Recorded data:
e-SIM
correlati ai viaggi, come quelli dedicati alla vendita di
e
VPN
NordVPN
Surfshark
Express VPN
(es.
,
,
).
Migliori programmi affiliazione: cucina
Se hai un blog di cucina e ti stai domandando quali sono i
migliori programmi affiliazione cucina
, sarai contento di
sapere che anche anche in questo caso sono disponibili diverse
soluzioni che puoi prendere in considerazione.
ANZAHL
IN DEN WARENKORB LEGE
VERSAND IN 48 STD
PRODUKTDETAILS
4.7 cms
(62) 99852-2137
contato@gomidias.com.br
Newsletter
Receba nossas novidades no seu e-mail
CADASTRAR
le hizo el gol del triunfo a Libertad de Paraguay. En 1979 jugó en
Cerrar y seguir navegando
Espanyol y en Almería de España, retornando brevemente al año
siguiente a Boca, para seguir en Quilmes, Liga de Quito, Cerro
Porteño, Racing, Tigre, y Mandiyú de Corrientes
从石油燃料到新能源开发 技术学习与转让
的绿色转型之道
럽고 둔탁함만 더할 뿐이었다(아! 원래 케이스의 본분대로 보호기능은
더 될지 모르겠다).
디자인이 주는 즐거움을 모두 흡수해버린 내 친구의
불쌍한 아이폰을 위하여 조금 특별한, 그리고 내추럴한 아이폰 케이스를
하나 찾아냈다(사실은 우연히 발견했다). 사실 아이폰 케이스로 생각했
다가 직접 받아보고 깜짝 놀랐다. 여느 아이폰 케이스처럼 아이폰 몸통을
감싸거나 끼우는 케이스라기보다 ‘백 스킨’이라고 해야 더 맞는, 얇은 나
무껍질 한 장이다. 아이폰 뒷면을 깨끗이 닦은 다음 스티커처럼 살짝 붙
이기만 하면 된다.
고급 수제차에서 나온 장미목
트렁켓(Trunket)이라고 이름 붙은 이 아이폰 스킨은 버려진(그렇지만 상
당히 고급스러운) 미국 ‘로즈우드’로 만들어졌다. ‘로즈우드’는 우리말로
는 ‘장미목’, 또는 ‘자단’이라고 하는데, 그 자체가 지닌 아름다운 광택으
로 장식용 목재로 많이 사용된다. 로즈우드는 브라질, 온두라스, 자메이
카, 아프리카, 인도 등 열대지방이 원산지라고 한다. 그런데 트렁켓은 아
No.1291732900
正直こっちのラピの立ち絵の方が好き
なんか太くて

**Action item:** In the data above, find the line that contains "VERSAND IN 48 STD", then reproduce exactly every line from the first line through that line.

**Exercise response:**
e-SIM
correlati ai viaggi, come quelli dedicati alla vendita di
e
VPN
NordVPN
Surfshark
Express VPN
(es.
,
,
).
Migliori programmi affiliazione: cucina
Se hai un blog di cucina e ti stai domandando quali sono i
migliori programmi affiliazione cucina
, sarai contento di
sapere che anche anche in questo caso sono disponibili diverse
soluzioni che puoi prendere in considerazione.
ANZAHL
IN DEN WARENKORB LEGE
VERSAND IN 48 STD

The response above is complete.